**WHAT TO DO**.
From the listing below, copy each line where "knee" occurs.

**SUPPLIED RECORDS**.
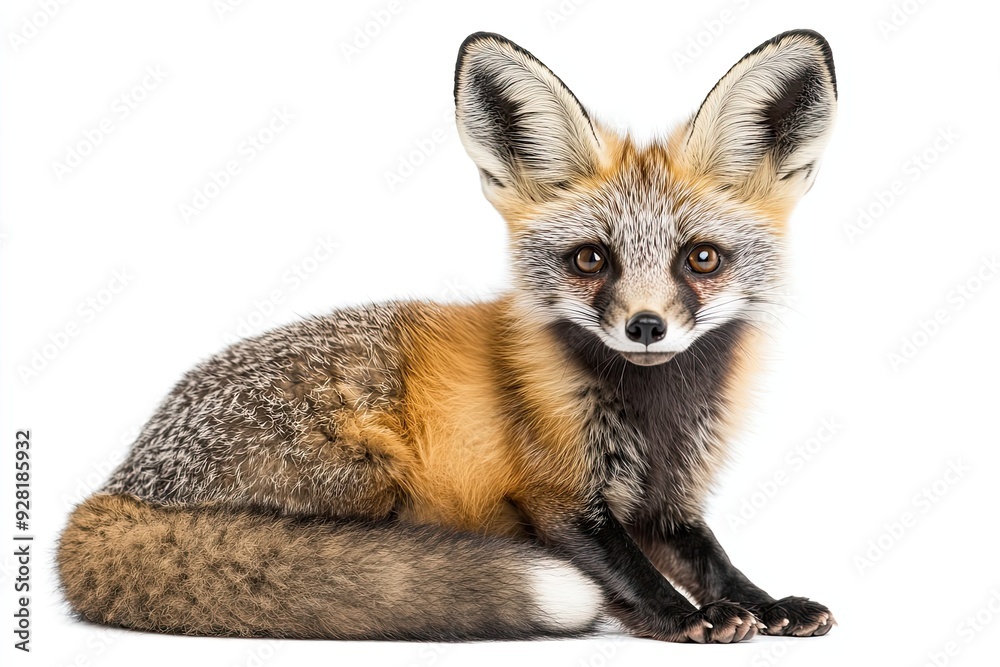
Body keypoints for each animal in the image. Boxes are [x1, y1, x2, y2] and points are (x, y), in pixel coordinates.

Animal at [57, 30, 838, 643]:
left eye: (701, 259)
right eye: (591, 260)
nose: (645, 326)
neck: (656, 413)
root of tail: (119, 484)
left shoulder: (670, 497)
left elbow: (715, 560)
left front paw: (769, 603)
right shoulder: (556, 495)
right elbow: (630, 570)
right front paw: (681, 618)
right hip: (372, 470)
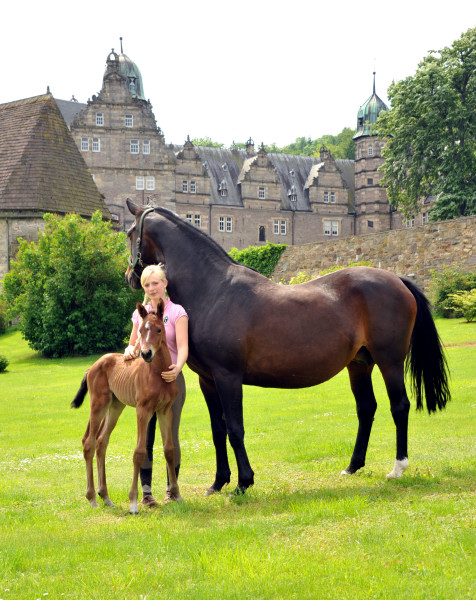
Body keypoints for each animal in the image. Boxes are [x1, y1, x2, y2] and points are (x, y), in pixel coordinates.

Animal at [71, 300, 181, 510]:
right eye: (141, 331)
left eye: (159, 329)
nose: (145, 353)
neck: (158, 373)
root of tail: (92, 366)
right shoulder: (143, 410)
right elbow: (139, 452)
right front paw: (133, 502)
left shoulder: (165, 410)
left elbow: (169, 450)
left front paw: (177, 494)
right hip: (98, 404)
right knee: (89, 442)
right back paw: (92, 498)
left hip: (115, 407)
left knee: (101, 441)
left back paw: (105, 496)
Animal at [123, 199, 450, 494]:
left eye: (128, 232)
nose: (130, 277)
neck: (213, 291)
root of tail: (397, 279)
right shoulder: (208, 381)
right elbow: (218, 432)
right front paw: (218, 483)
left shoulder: (228, 378)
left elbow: (235, 429)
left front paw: (243, 482)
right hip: (360, 364)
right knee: (366, 408)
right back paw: (353, 466)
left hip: (389, 361)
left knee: (400, 406)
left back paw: (398, 468)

**TASK OUTPUT**.
right knee: (89, 442)
left knee: (101, 441)
right knee: (366, 408)
left knee: (400, 406)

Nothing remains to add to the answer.